The new law is to commence effectively from September 23, 2010; six months after President Obama signed it into law.
"For the older Americans with multiple health problems who rely on the system most, improving coordination and quality of care is especially critical. At long last, the new law puts that within reach. Soon, essential preventive care like blood pressure, cholesterol and diabetes screening will be free, and the building blocks will be in place to improve care coordination, reduce harmful medication interactions, prevent unnecessary hospitalizations, and improve communication among doctors and patients," said Debra Ness, president of the National Partnership for Women & Families, which leads the Campaign for Better Care. "That is what patients - especially older adults and the families who care for them - need most. I'm optimistic that we are finally on the road to creating a health care system that works for our most vulnerable patients." This is helping to close the donut hole for Medicare beneficiaries, creating new patient protections, making it possible for people to get better information and compare health insurance plans online, and laying the groundwork for new approaches that will improve coordination and help people get better care. "We are especially hopeful about the increase in access to coverage for low-income families and its potential to reduce disparities.

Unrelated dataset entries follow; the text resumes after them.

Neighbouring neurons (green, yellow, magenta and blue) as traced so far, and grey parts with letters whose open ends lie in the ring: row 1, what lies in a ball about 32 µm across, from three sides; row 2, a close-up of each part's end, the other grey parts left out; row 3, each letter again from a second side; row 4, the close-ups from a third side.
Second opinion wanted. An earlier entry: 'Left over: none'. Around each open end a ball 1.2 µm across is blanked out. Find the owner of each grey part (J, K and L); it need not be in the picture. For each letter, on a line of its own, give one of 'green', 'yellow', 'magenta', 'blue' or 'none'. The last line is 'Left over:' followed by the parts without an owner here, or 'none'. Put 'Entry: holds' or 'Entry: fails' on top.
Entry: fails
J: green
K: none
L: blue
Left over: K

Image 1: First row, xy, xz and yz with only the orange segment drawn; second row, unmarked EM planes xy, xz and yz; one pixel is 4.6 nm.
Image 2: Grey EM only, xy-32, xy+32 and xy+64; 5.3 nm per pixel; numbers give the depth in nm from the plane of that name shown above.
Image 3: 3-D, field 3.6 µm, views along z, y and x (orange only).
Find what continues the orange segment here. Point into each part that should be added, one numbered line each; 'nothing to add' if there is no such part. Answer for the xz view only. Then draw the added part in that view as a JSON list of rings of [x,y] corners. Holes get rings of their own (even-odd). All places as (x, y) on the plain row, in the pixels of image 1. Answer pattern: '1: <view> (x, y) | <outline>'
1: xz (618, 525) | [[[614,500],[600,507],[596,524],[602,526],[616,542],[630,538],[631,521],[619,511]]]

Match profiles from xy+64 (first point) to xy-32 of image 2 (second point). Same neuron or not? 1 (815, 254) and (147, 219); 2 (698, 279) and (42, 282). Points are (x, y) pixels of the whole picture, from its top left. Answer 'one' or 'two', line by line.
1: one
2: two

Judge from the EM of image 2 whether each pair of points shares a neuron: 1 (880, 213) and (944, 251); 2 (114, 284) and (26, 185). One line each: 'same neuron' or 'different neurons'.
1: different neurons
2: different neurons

The new patient protections in the Affordable Care Act will finally mean families can get the care they need, when they need it, without fear of being denied because of their age or a pre-existing condition," said Emily Spitzer, Executive Director of the National Health Law Program (NHeLP), a Campaign for Better Care partner. "It's about time."
Changes in the Law
The start of the new law depends on when your health insurance plan year starts. Many of the new requirements begin with plan years starting on or after Sept. 23. But if your plan year starts Jan. 1, as many do, that's when the changes start.
"Grandfathered" plans, those that existed before the law was enacted March 23 and which remain essentially unchanged, must meet only some of the requirements. New plans and those with significant changes in benefits or out-of-pocket costs must comply with even more changes in the law.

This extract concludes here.